Speech

Lord Agnew Schools North East speech

Schools Minister, Lord Agnew, spoke at the Schools North East summit about the Opportunity North East programme on Thursday 10 October.

Lord Agnew

Good morning and thank you for your kind invitation to speak at one of the biggest education events in your region.

It’s great to be at the Schools North East summit. Twelve years after a group of head teachers first got together to create what is still, unbelievably, the only UK regional network of schools.

I’m no-one’s idea of a die-hard football fan, but St James’ Park is one of the oldest grounds in the world. It’s part of our national heritage.

My local team is actually Norwich City, and it just so happens that the last time we played Newcastle, back in August, the heroic Canaries won 3-1. Sadly not a performance they’ve managed to maintain – I was at the Aston Villa game on Saturday where they were thrashed 5-1.

Today I want to talk about a project that many of us in this room have been working on for the past twelve months. One year ago, almost to the day, the Department for Education launched Opportunity North East – a £24 million programme to improve education and employment outcomes for the young people of the region.

When we launched the programme, we knew the North East faced some unique challenges.

Of all the regions, the North East has consistently had the lowest proportion of young people in good and outstanding secondary schools. Fewer 18-year-olds from the North East attend the country’s top universities when compared to any other region. It lags behind others in terms of securing a sustained destination, like education or employment, after GCSE age.

There are too many education measures on which the North East is listed ninth in the list of nine English regions. Of course, everyone in this room will know the real picture isn’t so black and white. In fact, the North East has some of the best performing primary schools in the country. Children in the region can expect a great start.

But when they move from Key Stage 2 to Key Stage 3, something seems to change—something that leaves many, particularly the most disadvantaged, struggling to keep up with their peers elsewhere. It seems the gulf between the primary and secondary curricula is too wide for some young pupils.

Whatever the source of the problem, Opportunity North East was launched in part to tackle this very issue. That was challenge number one, which I’ll return to later. But there are others.

After talking with key stakeholders in the region and analysing the data, we identified four more challenges that Opportunity North East aims to address.

We need to unlock the potential of young people in 30 of our secondary schools. We need to boost teacher recruitment, retention and development. We want to help far more young people find a pathway to a good job. And finally, we want to see many more young people progress to high quality higher education.

A year on, how are we doing?

The first thing we did was put together a strategic board made up of regional stakeholders who are passionate about the aims of Opportunity North East. Partners from schools, local enterprise partnerships, local authorities, further education, universities, businesses and Schools North East – all are on the board, and are proof of the regional collaboration driving this project.

In March, we launched the ONE Vision Schools programme—a three-year investment involving 28 secondary schools across the North East. Each of these schools currently needs support and are committed to improving; our aim is to help them become good schools.

Those ONE Vision schools include Newcastle’s own Kenton School. There’s also Polam Hall School in Darlington, originally founded as a Quaker ‘finishing school’ for girls, and Durham’s Tanfield School, where England women’s football goalkeeper Carly Telford was educated.

=======

**WORK INSTRUCTION 1:**
Answer these questions about the speech, one per line:
(a) How much money was the Opportunity North East program worth?
(b) How many secondary schools does the ONE Vision Schools program involve?
(c) What was the score when Norwich City last played Newcastle?
**WORK INSTRUCTION 2:**
Translate this sentence from the speech into Spanish: "In fact, the North East has some of the best performing primary schools in the country."

=======

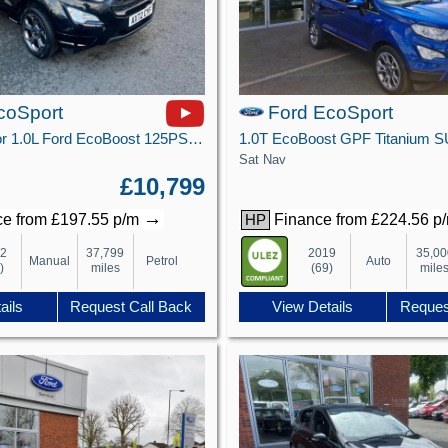
coSport
Ford EcoSport
ST-Line 5 Door 1.0L Ford EcoBoost 125PS FWD 6 Speed Manual
Sat Nav
£10,799
→
e from £197.55 p/m
Finance from £224.56 p
HP
22
37,799
2019
35,00
Manual
Petrol
Auto
)
miles
(69)
mile
ails
Request Call Back
View Details
Reques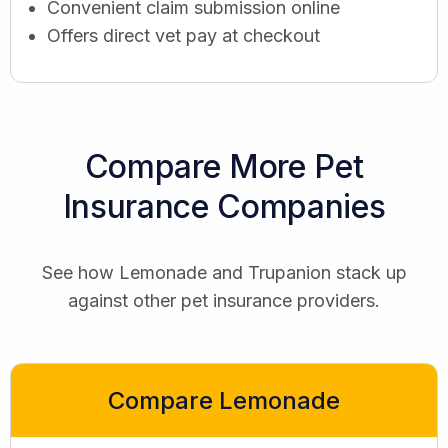
Convenient claim submission online
Offers direct vet pay at checkout
Compare More Pet
Insurance Companies
See how Lemonade and Trupanion stack up
against other pet insurance providers.
Compare Lemonade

=======

**ANSWER SECTION 1:**
(a) £24 million
(b) 28
(c) Norwich City won 3-1.

**ANSWER SECTION 2:**
De hecho, el Nordeste tiene algunas de las escuelas primarias con mejor rendimiento del país.